"The very fact that his paintings had been made not with gentlemanly oils but with the sort of industrial paints used by builders and laborers was further proof of his tough-guy status. This was no effete character in a smock and a beret; this was a portrait of the artist as America - and the rest of the world - had never seen him before."
(Jackson Pollock - Evelyn Toynton - Yale University Press)

"The work of the Surrealists, which explicitly drew on unconscious sources, had been familiar to New York artists since at least 1936, when it was featured in a major exhibition at the Museum of Modern Art... John Graham, who befriended Pollock in the 1930s and is generally regarded as the man who first "discovered" him, saw the Surrealists' playfulness and their use of unconscious material as a liberating alternative to the pure rationalism of Cubism - the other artistic movement that influenced Pollock during this period, and would continue to do so for a long time. Pollock himself particularly admired the paintings of Joan Miro, whose use of calligraphic lines and blobs of paint were to have a great influence on his own work."
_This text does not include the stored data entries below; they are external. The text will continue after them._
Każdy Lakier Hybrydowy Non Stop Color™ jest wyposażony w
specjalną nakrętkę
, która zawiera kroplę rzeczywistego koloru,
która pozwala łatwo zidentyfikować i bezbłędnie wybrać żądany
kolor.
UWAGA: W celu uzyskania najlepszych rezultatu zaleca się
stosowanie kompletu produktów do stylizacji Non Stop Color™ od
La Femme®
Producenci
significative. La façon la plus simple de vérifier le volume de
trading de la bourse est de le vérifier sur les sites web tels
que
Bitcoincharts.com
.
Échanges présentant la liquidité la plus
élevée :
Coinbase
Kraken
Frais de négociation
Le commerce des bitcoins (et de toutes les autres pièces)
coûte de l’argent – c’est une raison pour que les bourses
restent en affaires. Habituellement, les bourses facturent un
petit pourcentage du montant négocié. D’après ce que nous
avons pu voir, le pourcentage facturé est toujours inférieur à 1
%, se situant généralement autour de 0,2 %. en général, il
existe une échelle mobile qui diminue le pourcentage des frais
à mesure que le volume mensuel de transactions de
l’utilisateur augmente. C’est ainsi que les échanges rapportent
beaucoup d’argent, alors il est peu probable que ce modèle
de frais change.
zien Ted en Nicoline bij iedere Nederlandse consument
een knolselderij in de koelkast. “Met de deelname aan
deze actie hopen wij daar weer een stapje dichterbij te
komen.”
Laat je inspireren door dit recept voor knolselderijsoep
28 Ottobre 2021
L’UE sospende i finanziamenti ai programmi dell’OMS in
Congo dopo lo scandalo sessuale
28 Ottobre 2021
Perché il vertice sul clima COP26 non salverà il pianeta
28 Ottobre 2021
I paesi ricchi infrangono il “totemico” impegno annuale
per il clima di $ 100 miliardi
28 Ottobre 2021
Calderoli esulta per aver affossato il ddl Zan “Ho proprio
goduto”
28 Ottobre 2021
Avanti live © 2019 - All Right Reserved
The Surrealists were heavily influenced by Freud's ideas about the unconscious, free association, and the primary importance of dreams, they rejected his systematic approach to such things, along with the idea of taming the unconscious by seeking to understand it too closely. Instead, they believed in giving it free rein.
I have chosen to look at Jackson Pollock as I wanted to start creating automatic drawing with paint, instead of using string as a medium. I used floor paint so that I would have less control, and also it meant that the lines of the paint were longer and it fell on the paper in much more interesting ways than by just using acrylic.